Humanidade descarta aquecimento global como “conspiração”

Diversos estudos abordam a temática do negacionismo das mudanças climáticas, onde críticos alegam que o meio ambiente sempre apresentou, ao longo da história da Terra, ciclos repetitivos de alteração climática. Estudos científicos não negam essa afirmação, mas apontam para um direcionamento errôneo feito por quem nega a mudança climática – ou a responsabilidade humana nela.

Um estudo publicado em 2008 pelo Canadian Journal of Environmental Education indica que negacionistas têm seus métodos preferidos para contra-argumentar esse fato, apostando majoritariamente no discurso “ad hominem” (quando se coloca a credibilidade do autor – e não do estudo – em xeque), mas também indo para relativizações de intensidade (quando o aquecimento global é reconhecido, porém seu impacto é minimizado) e negações originadas de teorias sem comprovação (“o aquecimento global é uma mentira propagada pela elite” e similares).

“Compreender a existência de um consenso requer a capacidade de quantificar esse mesmo consenso”, disse Lynas. “Isso significa pesquisar a literatura disponível de forma coerente e não arbitrária a fim de evitar a escolha proposital de papers, que normalmente é a forma como esses argumentos contrários se propagam pela esfera pública”.

Imagem de uma geleira no Ártico se desprendendo de sua encosta
O derretimento acelerado das geleiras polares é uma consequência do aquecimento global, podendo levar ao aumento do nível do mar e ao desaparecimento de regiões costeiras em algumas décadas (Imagem: Bernhard Staehli/Shutterstock)

Em outras palavras: negacionistas do papel da humanidade no aquecimento global normalmente usam estudos especificamente escolhidos para corroborar suas próprias visões.
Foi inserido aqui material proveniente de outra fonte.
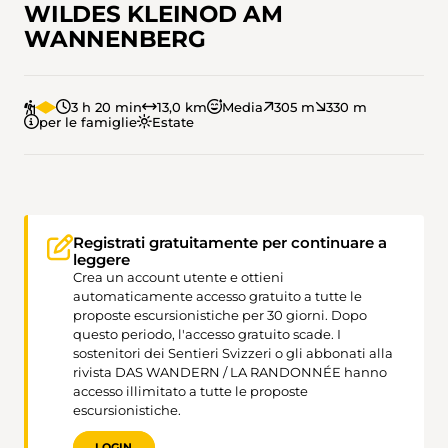
WILDES KLEINOD AM
WANNENBERG
3 h 20 min
13,0 km
Media
305 m
330 m
per le famiglie
Estate
Registrati gratuitamente per continuare a
leggere
Crea un account utente e ottieni
automaticamente accesso gratuito a tutte le
proposte escursionistiche per 30 giorni. Dopo
questo periodo, l'accesso gratuito scade. I
sostenitori dei Sentieri Svizzeri o gli abbonati alla
rivista DAS WANDERN / LA RANDONNÉE hanno
accesso illimitato a tutte le proposte
escursionistiche.
LOGIN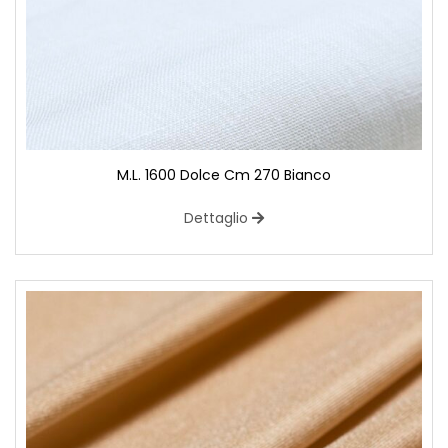
M.L. 1600 Dolce Cm 270 Bianco
Dettaglio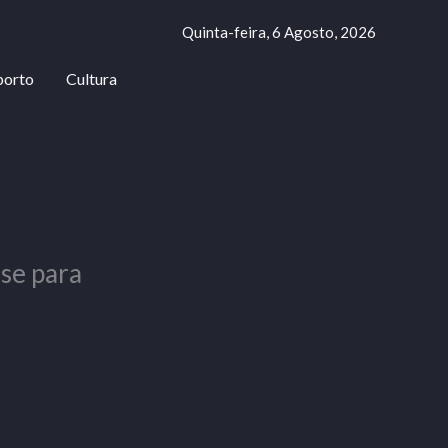
Quinta-feira, 6 Agosto, 2026
porto
Cultura
se para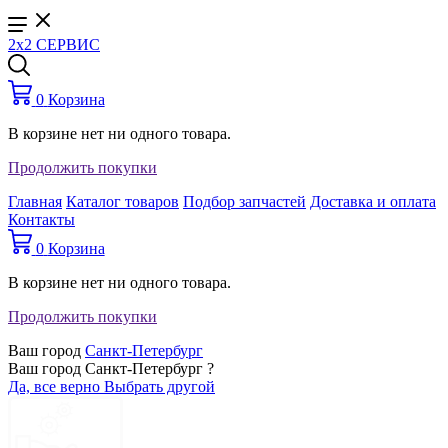
2x2 СЕРВИС
0
Корзина
В корзине нет ни одного товара.
Продолжить покупки
Главная
Каталог товаров
Подбор запчастей
Доставка и оплата
Контакты
0
Корзина
В корзине нет ни одного товара.
Продолжить покупки
Ваш город
Санкт-Петербург
Ваш город Санкт-Петербург ?
Да, все верно
Выбрать другой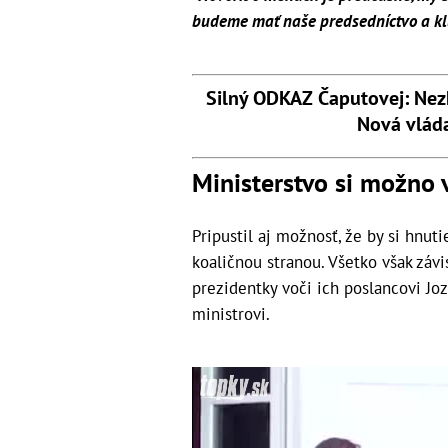
budeme mať naše predsedníctvo a kl
Silný ODKAZ Čaputovej: Nezh
Nová vlád
Ministerstvo si možno
Pripustil aj možnosť, že by si hnu
koaličnou stranou. Všetko však závi
prezidentky voči ich poslancovi Jo
ministrovi.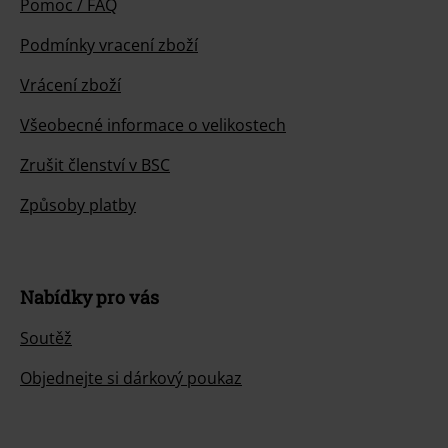
Pomoc / FAQ
Podmínky vracení zboží
Vrácení zboží
Všeobecné informace o velikostech
Zrušit členství v BSC
Způsoby platby
Nabídky pro vás
Soutěž
Objednejte si dárkový poukaz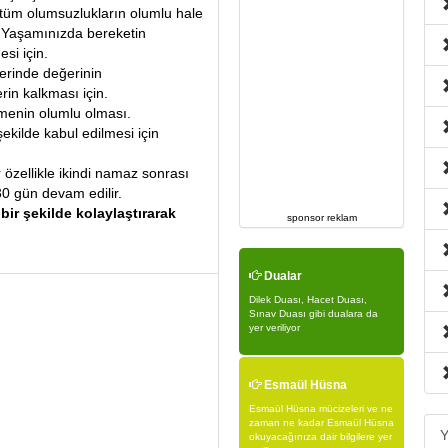
 tüm olumsuzlukların olumlu hale
n.Yaşamınızda bereketin
si için.
yerinde değerinin
erin kalkması için.
üşmenin olumlu olması.
 şekilde kabul edilmesi için
özellikle ikindi namaz sonrası
30 gün devam edilir.
bir şekilde kolaylaştırarak
sponsor reklam
Dualar
Dilek Duası, Hacet Duası,
Sınav Duası gibi dualara da
yer veriliyor
Esmaül Hüsna
Esmaül Hüsna mücizeleri ve ne
zaman ne kadar Esmaül Hüsna
Y
okuyacağınıza dair bilgilere yer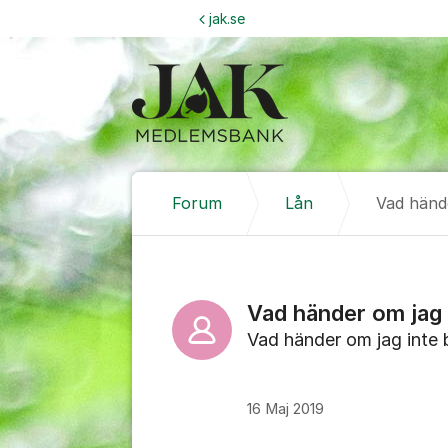
Hoppa till innehåll
jak.se
Forum
Lån
Vad hände
Vad händer om jag i
Vad händer om jag inte 
16 Maj 2019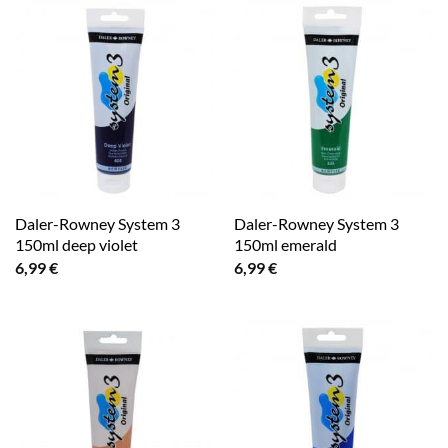
Daler-Rowney System 3
Daler-Rowney System 3
150ml deep violet
150ml emerald
6,99
€
6,99
€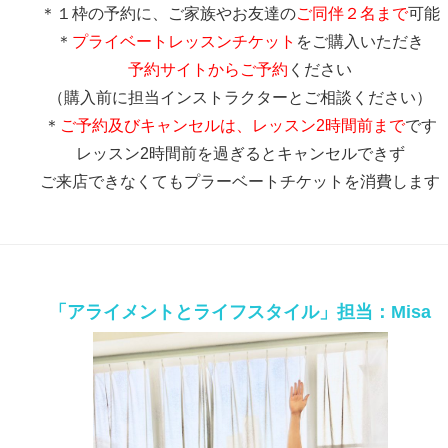
＊１枠の予約に、ご家族やお友達の
ご同伴２名まで
可能
＊
プライベートレッスンチケット
をご購入いただき
予約サイトからご予約
ください
（購入前に担当インストラクターとご相談ください）
＊
ご予約及びキャンセルは、レッスン2時間前まで
です
レッスン2時間前を過ぎるとキャンセルできず
ご来店できなくてもプラーベートチケットを消費します
「アライメントとライフスタイル」担当：Misa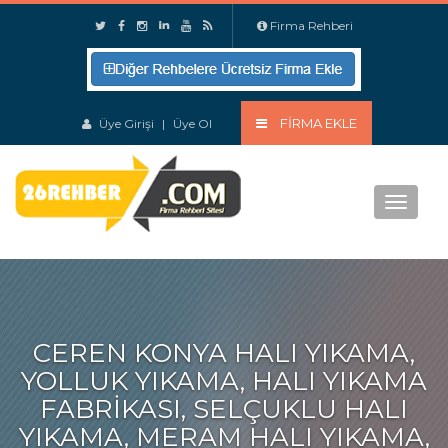
Firma Rehberi
FIRMA EKLE
Üye Girişi
|
Üye Ol
Menu
CEREN KONYA HALI YIKAMA,
YOLLUK YIKAMA, HALI YIKAMA
FABRIKASI, SELÇUKLU HALI
YIKAMA, MERAM HALI YIKAMA,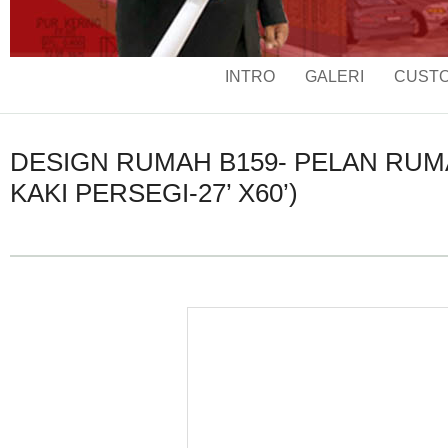
INTRO
GALERI
CUSTO
DESIGN RUMAH B159- PELAN RUMA
KAKI PERSEGI-27’ X60’)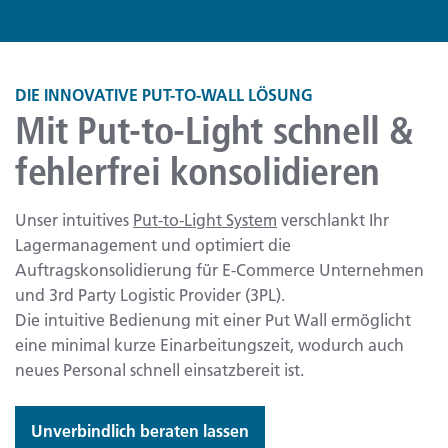
DIE INNOVATIVE PUT-TO-WALL LÖSUNG
Mit Put-to-Light schnell &
fehlerfrei konsolidieren
Unser intuitives
Put-to-Light System
verschlankt Ihr
Lagermanagement und optimiert die
Auftragskonsolidierung für E-Commerce Unternehmen
und 3rd Party Logistic Provider (3PL).
Die intuitive Bedienung mit einer Put Wall ermöglicht
eine minimal kurze Einarbeitungszeit, wodurch auch
neues Personal schnell einsatzbereit ist.
Unverbindlich beraten lassen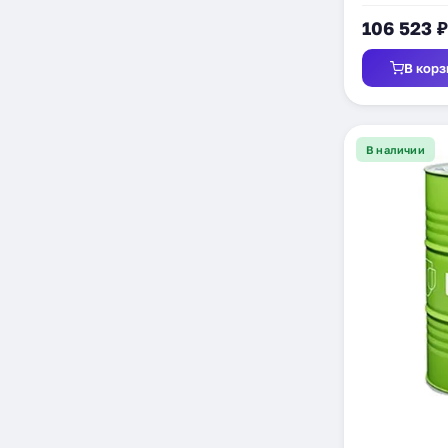
106 523 ₽
В корз
В наличии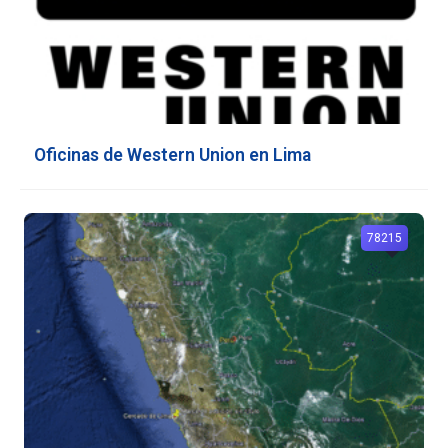
Oficinas de Western Union en Lima
78215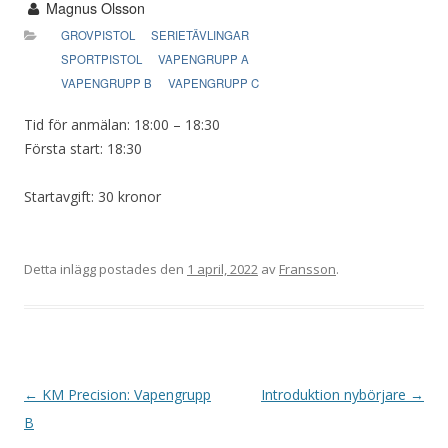
Magnus Olsson
GROVPISTOL
SERIETÄVLINGAR
SPORTPISTOL
VAPENGRUPP A
VAPENGRUPP B
VAPENGRUPP C
Tid för anmälan: 18:00 – 18:30
Första start: 18:30
Startavgift: 30 kronor
Detta inlägg postades den
1 april, 2022
av
Fransson
.
I
←
KM Precision: Vapengrupp
Introduktion nybörjare
→
n
B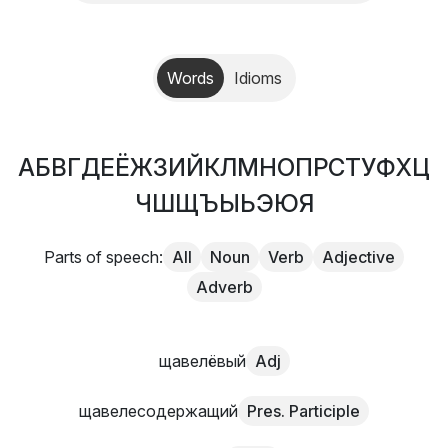
Words
Idioms
А
Б
В
Г
Д
Е
Ё
Ж
З
И
Й
К
Л
М
Н
О
П
Р
С
Т
У
Ф
Х
Ц
Ч
Ш
Щ
Ъ
Ы
Ь
Э
Ю
Я
Parts of speech:
All
Noun
Verb
Adjective
Adverb
щавелёвый
Adj
щавелесодержащий
Pres. Participle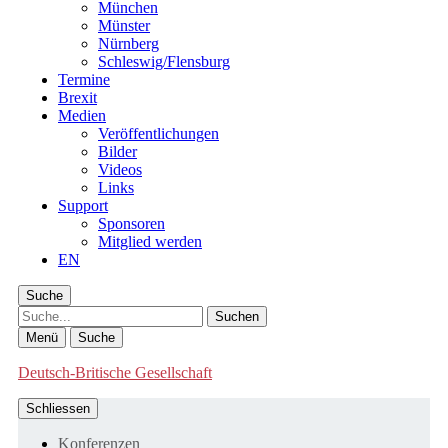
München
Münster
Nürnberg
Schleswig/Flensburg
Termine
Brexit
Medien
Veröffentlichungen
Bilder
Videos
Links
Support
Sponsoren
Mitglied werden
EN
Suche
Suche
Menü
Suche
Deutsch-Britische Gesellschaft
Schliessen
Konferenzen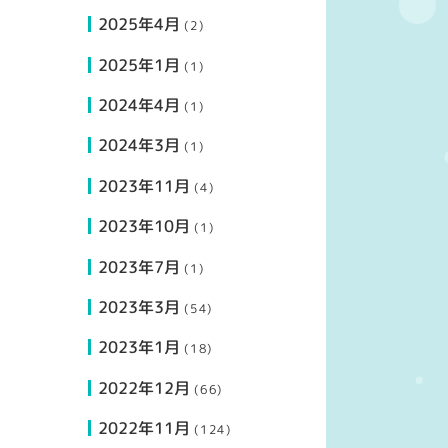
2025年4月
(2)
2025年1月
(1)
2024年4月
(1)
2024年3月
(1)
2023年11月
(4)
2023年10月
(1)
2023年7月
(1)
2023年3月
(54)
2023年1月
(18)
2022年12月
(66)
2022年11月
(124)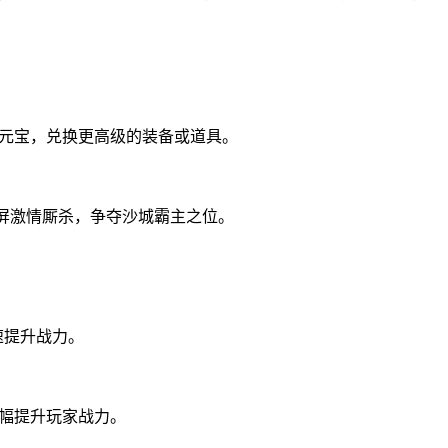
成元宝，兑换更高级的装备或道具。
屏激情厮杀，争夺沙城霸主之位。
速提升战力。
大幅提升玩家战力。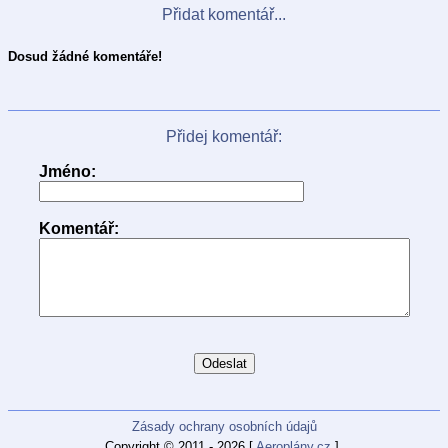
Přidat komentář...
Dosud žádné komentáře!
Přidej komentář:
Jméno:
Komentář:
Zásady ochrany osobních údajů
Copyright © 2011 - 2026 [
Aeroplány.cz
].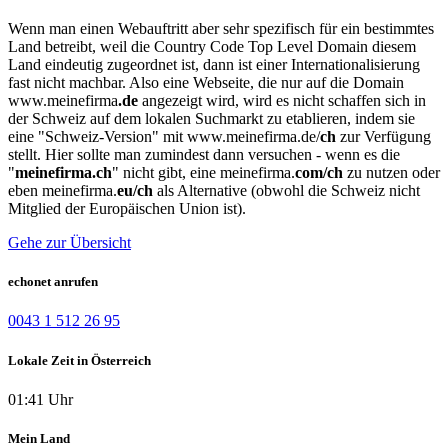
Wenn man einen Webauftritt aber sehr spezifisch für ein bestimmtes
Land betreibt, weil die Country Code Top Level Domain diesem
Land eindeutig zugeordnet ist, dann ist einer Internationalisierung
fast nicht machbar. Also eine Webseite, die nur auf die Domain
www.meinefirma
.de
angezeigt wird, wird es nicht schaffen sich in
der Schweiz auf dem lokalen Suchmarkt zu etablieren, indem sie
eine "Schweiz-Version" mit www.meinefirma.de/
ch
zur Verfügung
stellt. Hier sollte man zumindest dann versuchen - wenn es die
"
meinefirma.ch
" nicht gibt, eine meinefirma.
com/ch
zu nutzen oder
eben meinefirma.
eu/ch
als Alternative (obwohl die Schweiz nicht
Mitglied der Europäischen Union ist).
Gehe zur Übersicht
echonet anrufen
0043 1 512 26 95
Lokale Zeit in Österreich
01:41 Uhr
Mein Land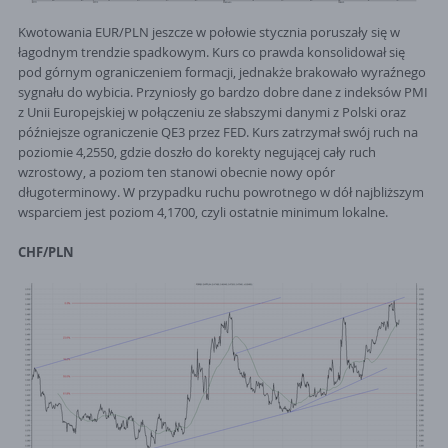
Kwotowania EUR/PLN jeszcze w połowie stycznia poruszały się w
łagodnym trendzie spadkowym. Kurs co prawda konsolidował się
pod górnym ograniczeniem formacji, jednakże brakowało wyraźnego
sygnału do wybicia. Przyniosły go bardzo dobre dane z indeksów PMI
z Unii Europejskiej w połączeniu ze słabszymi danymi z Polski oraz
późniejsze ograniczenie QE3 przez FED. Kurs zatrzymał swój ruch na
poziomie 4,2550, gdzie doszło do korekty negującej cały ruch
wzrostowy, a poziom ten stanowi obecnie nowy opór
długoterminowy. W przypadku ruchu powrotnego w dół najbliższym
wsparciem jest poziom 4,1700, czyli ostatnie minimum lokalne.
CHF/PLN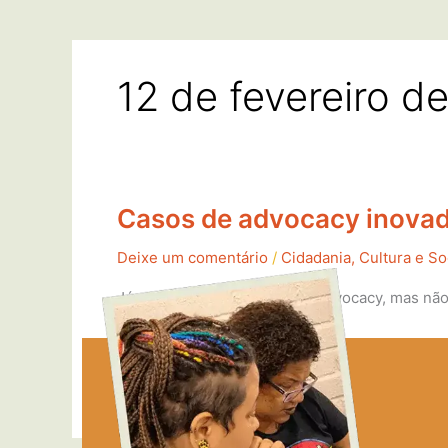
12 de fevereiro d
Casos de advocacy inovad
Casos
de
Deixe um comentário
/
Cidadania, Cultura e S
advocacy
inovadores
Já pesquisou sobre o que é advocacy, mas não
no
impactaram políticas públicas.
Brasil
e
Read More »
no
mundo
O problema com essa prática é que ela viola o método científico, que busca estabelecer uma conclusão através do estudo, e não criar um estudo a partir de uma ideia premeditada. Na comunidade acadêmica, isso se chama “pesquisa por viés de confirmação” (“confirmation bias”, no inglês) – algo sem valor científico segundo estudiosos.

A fim de se evitar esse viés de confirmação em seu próprio estudo, Lynas e sua equipe contaram com a ajuda de Simon Perry, engenheiro de software britânico e voluntário da Aliança pela Ciência. Ele criou um algoritmo de pesquisa baseada em palavras-chaves como “solar”, “raios cósmicos” e “ciclos naturais”, aplicando a tecnologia nos 88.125 estudos avaliados, relacionando aquelas que apareciam em maior volume.

O resultado: de mais de 88 mil levantamentos, apenas 28 deles apresentavam conclusões céticas (ou seja, não atribuíram responsabilidade da humanidade no aquecimento global, mas também não a negavam) – todos esses, publicados em jornais e publicações de menor prestígio, com alguns nem mesmo passando pela “revisão por pares” tão essencial à comprovação científica.

Para Lynas, isso elimina qualquer possibilidade de discussão sobre o aquecimento global ser culpa nossa (ou mesmo se ele existe ou não): “isso é basicamente a palavra final”, disse.